We were outside for pretty much 3 hours. It was snowing. Everyone was cold. No one complained. How can you complain in a place where people were slaves, where people suffered, where people were killed.
Oh yes, I just remembered. They build a hospital. A hospital where the doctors would perform experiments on people. They would cut someone’s hand or arm or leg and put straw in it and wait for it to rot. They would then begin amputating to see how much or how little of the body part they had to cut off. Other times they would do experiments with the cold. They would see how cold a person could get and test ways to warm him up…or not. Fucking disgusting excuses for human beings. To have no heart. I don’t understand.
After the heavy morning in the cold, we went to the German Parliament building. This was occupied by Soviet Russia. I didn’t find the building extremely interesting except for a few parts. There was a hall that had these mock boxes made from some sort of medal with the names of members of parliament on them. One of them was Adolf Hitler. His box had been kicked in.
At the very top, there was a glass ceiling. In the ceiling there was an opening where water could come through into a metal cone shaped thing and then the rain would evaporate and act as a cooling system for the conference room which was located just beneath. It was interesting to see the Parliament building empty.

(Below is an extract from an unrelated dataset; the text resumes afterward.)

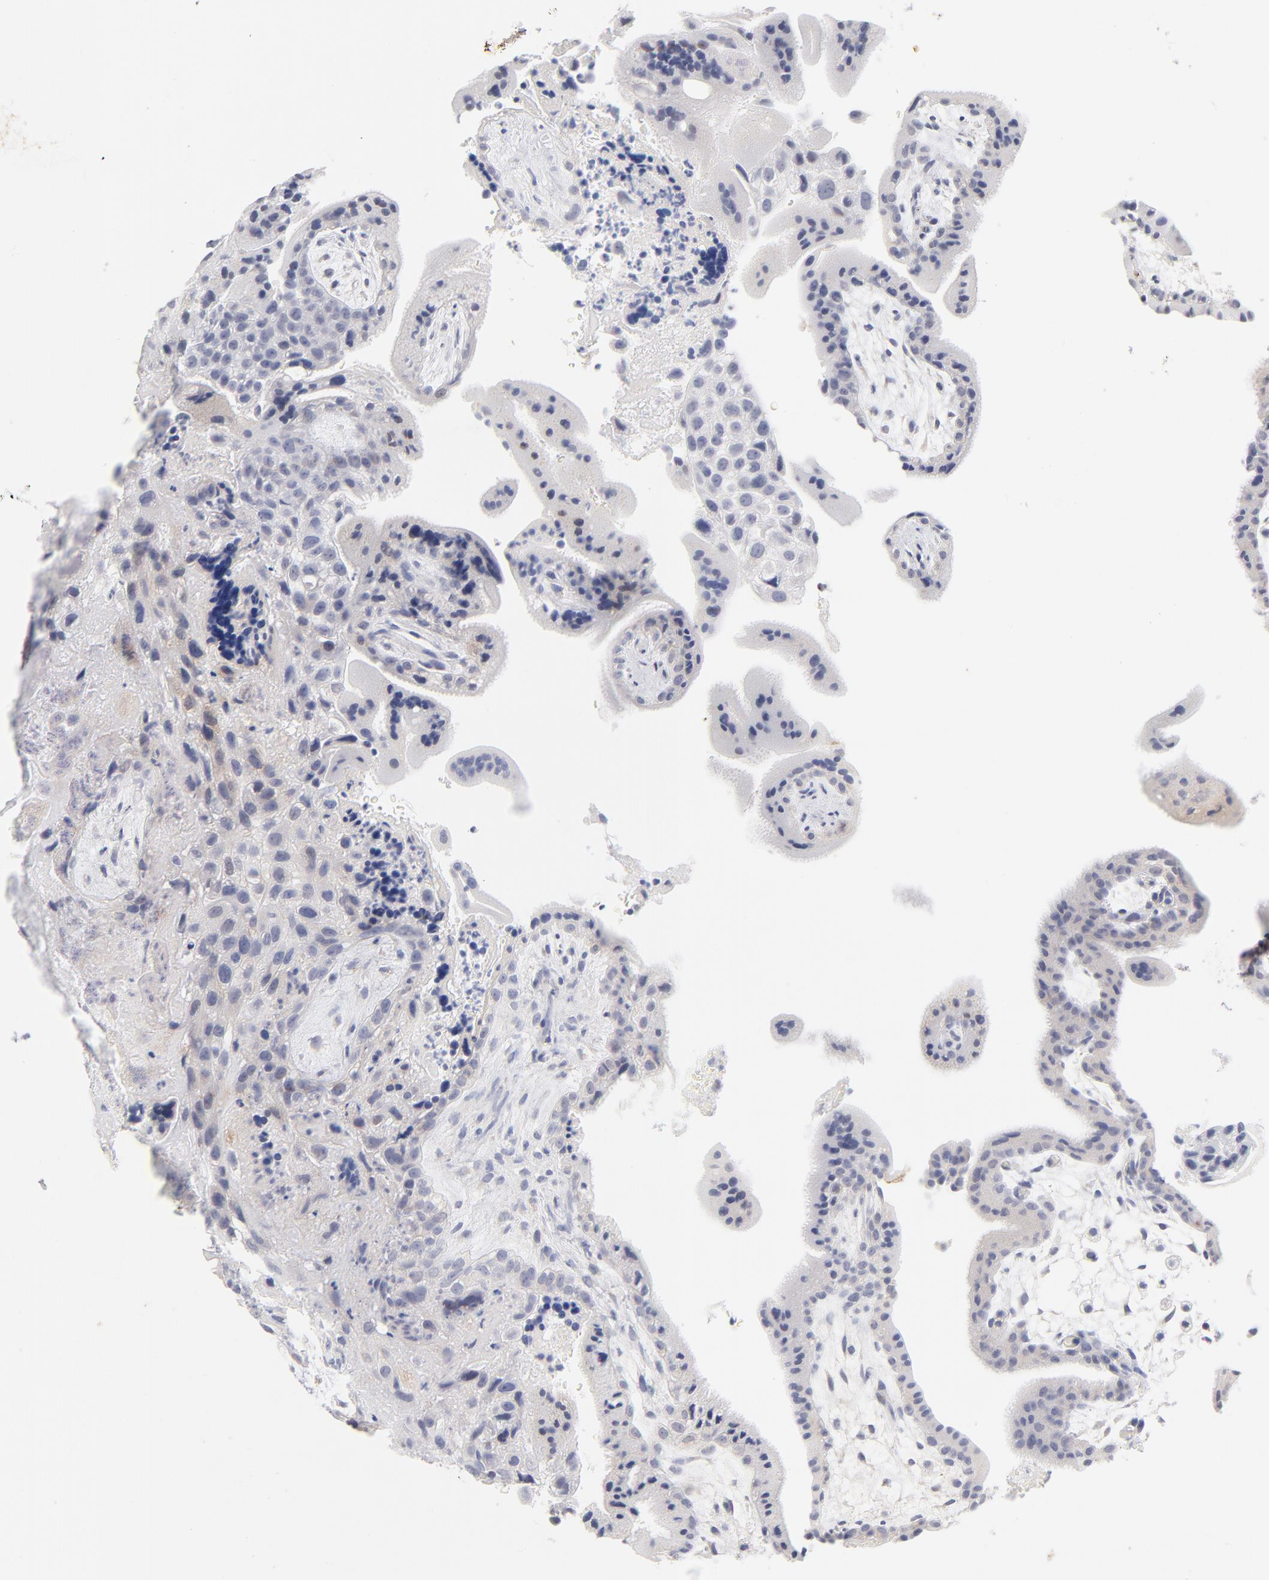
{"staining": {"intensity": "negative", "quantity": "none", "location": "none"}, "tissue": "placenta", "cell_type": "Decidual cells", "image_type": "normal", "snomed": [{"axis": "morphology", "description": "Normal tissue, NOS"}, {"axis": "topography", "description": "Placenta"}], "caption": "The photomicrograph exhibits no significant staining in decidual cells of placenta.", "gene": "KHNYN", "patient": {"sex": "female", "age": 35}}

After all of the events of the day, we went out to watch the Superbowl at a bar in Berlin. Pretty cool if I do say so myself. It was challenging finding a place to sit, but I spotted some chairs in a corner beneath a TV. Later on we got a booth that was as close as possible to the chairs we already occupied. I had the bar’s ribs-delicious. Had 2 beers during happy hour. Watched the first half of the game then went back to the hotel because I wanted to enjoy tomorrow. I had a great time. I really like the people I am with.